Last December, Lilly announced that it planned to launch four new drugs in the U.S. this year: Alzheimer's treatment donanemab, ulcerative colitis therapy mirikizumab, eczema medicine lebrikizumab, and pirtobrutinib for mantle cell lymphoma.

Of these four products, only one has made it to the U.S. market so far: pirtobrutinib, which now sells under the brand name Jaypirca.

And while the year isn't over yet, the other three might not be commercialized before 2023 draws to a close. All three have received complete letter responses (CLR) from the U.S. Food and Drug Administration (FDA). A CLR is a euphemism for a rejection. Getting three of them in about nine months would sink the shares of many biotechs, but Lilly has managed. And it's also necessary to look deeper into those CLRs. 

It's not the end of the world

Mirikizumab and lebrikizumab failed to earn approval for one of the least-serious reasons: manufacturing-related problems. In both cases, the FDA did not question the medicines' safety or efficacy. In other words, the probability that they will make it to the market eventually is functionally equivalent to 100%.

Donanemab failed to cross the last regulatory hurdle because Lilly's application package was centered around a phase 2 study that did not have enough patients with long-term follow-up.

But the biotech was requesting accelerated approval, which would have required it to conduct a confirmatory study to earn full approval. Since Jan 19, which is when the company received the CLR for donanemab, Lilly has completed a successful phase 3 study for the medicine and has once again requested approval from the FDA. At least this time around, the agency is unlikely to have concerns regarding lack of follow-up. 

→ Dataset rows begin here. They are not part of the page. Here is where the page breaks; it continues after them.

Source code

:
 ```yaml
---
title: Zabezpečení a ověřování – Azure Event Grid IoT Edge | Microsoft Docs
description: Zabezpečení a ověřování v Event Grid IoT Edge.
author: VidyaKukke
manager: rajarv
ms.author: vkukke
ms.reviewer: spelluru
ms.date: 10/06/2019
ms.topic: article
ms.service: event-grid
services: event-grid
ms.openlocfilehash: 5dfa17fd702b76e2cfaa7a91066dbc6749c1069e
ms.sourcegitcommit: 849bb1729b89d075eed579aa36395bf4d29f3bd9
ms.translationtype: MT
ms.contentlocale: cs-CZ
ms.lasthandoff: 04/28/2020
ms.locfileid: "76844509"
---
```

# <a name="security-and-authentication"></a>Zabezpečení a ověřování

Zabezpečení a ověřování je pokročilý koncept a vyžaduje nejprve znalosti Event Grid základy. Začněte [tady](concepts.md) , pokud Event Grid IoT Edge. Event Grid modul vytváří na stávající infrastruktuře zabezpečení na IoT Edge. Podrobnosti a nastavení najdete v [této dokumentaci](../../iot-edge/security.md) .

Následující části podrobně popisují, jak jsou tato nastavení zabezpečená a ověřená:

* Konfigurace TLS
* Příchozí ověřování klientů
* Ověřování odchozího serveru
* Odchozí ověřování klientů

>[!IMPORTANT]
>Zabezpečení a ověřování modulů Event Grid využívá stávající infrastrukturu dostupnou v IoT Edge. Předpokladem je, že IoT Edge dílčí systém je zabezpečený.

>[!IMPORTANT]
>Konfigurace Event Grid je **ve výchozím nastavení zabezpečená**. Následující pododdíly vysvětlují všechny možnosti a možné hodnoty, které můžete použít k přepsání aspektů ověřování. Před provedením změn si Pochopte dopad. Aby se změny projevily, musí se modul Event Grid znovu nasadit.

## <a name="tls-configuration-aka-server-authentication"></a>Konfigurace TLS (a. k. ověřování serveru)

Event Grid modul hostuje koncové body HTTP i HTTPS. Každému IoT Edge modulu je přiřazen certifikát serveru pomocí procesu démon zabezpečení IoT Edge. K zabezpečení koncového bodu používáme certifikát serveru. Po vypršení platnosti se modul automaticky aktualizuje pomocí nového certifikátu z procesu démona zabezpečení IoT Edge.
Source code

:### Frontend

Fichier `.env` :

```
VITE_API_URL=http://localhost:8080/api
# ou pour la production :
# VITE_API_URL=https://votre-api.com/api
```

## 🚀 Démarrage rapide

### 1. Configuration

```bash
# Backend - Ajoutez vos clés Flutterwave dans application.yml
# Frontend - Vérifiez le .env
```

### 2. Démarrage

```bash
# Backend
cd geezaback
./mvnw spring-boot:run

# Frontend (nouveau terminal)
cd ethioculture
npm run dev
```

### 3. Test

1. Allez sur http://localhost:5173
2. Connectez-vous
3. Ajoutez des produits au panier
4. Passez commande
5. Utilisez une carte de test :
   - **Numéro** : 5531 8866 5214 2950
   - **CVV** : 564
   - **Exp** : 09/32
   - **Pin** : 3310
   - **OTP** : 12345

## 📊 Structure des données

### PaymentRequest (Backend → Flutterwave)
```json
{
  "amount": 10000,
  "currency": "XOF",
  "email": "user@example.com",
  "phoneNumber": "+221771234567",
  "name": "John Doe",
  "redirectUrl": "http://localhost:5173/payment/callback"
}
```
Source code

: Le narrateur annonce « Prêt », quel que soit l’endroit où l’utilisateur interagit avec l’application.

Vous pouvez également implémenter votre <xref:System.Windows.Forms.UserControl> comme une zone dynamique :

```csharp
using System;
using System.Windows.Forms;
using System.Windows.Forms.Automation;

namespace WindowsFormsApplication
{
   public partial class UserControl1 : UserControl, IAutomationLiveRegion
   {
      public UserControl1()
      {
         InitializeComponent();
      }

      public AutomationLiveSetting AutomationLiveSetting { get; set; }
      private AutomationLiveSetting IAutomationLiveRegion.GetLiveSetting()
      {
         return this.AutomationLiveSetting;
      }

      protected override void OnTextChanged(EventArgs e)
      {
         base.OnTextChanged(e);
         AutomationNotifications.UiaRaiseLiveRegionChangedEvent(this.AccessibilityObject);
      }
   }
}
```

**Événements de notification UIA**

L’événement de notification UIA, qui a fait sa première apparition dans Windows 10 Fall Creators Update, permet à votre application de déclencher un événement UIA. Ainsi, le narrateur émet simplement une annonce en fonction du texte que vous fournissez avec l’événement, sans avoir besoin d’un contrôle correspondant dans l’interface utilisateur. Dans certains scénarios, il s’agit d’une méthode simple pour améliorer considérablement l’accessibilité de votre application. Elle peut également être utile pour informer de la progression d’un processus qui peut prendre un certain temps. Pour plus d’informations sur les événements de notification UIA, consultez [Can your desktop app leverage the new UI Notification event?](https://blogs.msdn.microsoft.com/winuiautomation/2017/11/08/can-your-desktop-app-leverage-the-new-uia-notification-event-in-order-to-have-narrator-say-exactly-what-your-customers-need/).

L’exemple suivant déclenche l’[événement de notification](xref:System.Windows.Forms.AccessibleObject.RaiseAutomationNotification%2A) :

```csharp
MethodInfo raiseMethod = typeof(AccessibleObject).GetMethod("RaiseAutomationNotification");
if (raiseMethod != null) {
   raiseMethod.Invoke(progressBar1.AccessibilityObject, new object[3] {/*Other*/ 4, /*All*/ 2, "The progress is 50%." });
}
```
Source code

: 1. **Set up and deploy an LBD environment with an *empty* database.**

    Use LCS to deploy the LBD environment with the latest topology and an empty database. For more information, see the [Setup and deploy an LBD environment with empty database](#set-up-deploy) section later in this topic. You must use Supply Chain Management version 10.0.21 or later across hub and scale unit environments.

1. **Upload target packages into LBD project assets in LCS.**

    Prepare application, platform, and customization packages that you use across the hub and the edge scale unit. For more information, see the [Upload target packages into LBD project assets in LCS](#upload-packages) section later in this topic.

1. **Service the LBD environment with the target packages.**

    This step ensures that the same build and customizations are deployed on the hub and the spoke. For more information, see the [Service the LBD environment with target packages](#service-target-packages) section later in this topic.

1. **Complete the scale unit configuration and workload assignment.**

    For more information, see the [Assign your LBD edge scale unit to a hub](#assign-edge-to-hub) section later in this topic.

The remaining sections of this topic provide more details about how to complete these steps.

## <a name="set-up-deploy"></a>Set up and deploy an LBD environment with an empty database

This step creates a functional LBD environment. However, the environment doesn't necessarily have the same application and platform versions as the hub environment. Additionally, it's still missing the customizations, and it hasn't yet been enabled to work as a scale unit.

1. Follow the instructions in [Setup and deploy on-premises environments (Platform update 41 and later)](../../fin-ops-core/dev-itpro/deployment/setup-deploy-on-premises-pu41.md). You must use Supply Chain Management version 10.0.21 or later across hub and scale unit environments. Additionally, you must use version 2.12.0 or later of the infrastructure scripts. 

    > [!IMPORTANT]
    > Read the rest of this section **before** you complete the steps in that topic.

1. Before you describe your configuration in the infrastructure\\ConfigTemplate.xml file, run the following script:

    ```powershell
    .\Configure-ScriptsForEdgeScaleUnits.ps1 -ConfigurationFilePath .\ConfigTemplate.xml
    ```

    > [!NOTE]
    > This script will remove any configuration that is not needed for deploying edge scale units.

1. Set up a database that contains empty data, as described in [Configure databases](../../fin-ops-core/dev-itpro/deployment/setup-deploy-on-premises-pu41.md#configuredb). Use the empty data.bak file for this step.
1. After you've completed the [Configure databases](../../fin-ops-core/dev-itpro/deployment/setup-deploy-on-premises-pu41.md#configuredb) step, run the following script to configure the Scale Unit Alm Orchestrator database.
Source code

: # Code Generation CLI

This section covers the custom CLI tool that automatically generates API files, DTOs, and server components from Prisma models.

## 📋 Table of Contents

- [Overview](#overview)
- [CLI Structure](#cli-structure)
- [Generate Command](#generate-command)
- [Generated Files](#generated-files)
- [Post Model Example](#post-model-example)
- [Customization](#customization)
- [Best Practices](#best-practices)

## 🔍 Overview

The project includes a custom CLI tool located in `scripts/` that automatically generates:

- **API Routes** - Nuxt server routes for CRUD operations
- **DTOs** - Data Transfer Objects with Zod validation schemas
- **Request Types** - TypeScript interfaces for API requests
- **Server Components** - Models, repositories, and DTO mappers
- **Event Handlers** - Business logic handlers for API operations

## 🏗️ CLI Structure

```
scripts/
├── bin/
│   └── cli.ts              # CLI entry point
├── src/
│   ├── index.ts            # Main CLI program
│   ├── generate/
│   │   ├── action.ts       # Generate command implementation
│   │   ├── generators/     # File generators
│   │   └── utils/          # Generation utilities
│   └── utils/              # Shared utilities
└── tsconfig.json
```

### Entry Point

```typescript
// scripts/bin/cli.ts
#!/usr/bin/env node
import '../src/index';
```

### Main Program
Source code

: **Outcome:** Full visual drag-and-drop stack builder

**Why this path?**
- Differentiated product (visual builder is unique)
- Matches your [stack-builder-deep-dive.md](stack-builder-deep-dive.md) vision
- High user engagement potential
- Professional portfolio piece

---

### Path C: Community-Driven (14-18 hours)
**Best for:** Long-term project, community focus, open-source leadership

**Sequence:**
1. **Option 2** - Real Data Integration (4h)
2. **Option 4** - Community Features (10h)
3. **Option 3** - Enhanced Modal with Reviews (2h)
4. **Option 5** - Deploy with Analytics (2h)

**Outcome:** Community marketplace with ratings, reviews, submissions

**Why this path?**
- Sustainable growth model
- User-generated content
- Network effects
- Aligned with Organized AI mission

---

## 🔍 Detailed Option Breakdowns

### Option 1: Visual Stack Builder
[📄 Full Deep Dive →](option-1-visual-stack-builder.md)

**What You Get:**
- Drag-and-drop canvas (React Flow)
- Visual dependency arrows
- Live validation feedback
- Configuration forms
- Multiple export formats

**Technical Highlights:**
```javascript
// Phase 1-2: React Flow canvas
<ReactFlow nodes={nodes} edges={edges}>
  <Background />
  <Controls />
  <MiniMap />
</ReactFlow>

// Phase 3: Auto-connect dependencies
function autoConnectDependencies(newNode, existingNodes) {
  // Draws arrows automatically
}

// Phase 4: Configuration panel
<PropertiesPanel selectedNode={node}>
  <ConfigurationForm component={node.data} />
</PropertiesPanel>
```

What does this mean for investors?

One of the reasons Lilly's stock continues to perform well is that the company's financial results are stellar. In the second quarter, the top line soared by 28% year over year to $8.3 billion. On the bottom line, adjusted net earnings per share of $2.11 jumped by 69% compared to the year-ago period. 

Lilly's lineup already features several drugs whose sales are growing fast. None of them can come close to Mounjaro, a diabetes medicine that was approved last year. In the second quarter, Mounjaro's sales came in at $979.7 million, compared to just $16 million in the prior-year quarter.

Mounjaro should also eventually earn approval in helping with weight loss, an indication that will catapult its sales even higher for the next several years. The market for obesity drugs is on a high growth path.

Lilly's lineup features other treatments such as cancer medicine Verzenio and immunosuppressant Taltz. Jaypirca should also contribute meaningfully to the company's top line relatively soon. Adding donanemab, mirikizumab, and lebrikizumab to the list of its medicines is almost icing on the cake. That's to say nothing of the company's dividend, which has doubled in the past five years alone.

So Eli Lilly's regulatory problems this year, while real, do little to change the company's long-term prospects. That's why investors should still be able to safely invest in the stock.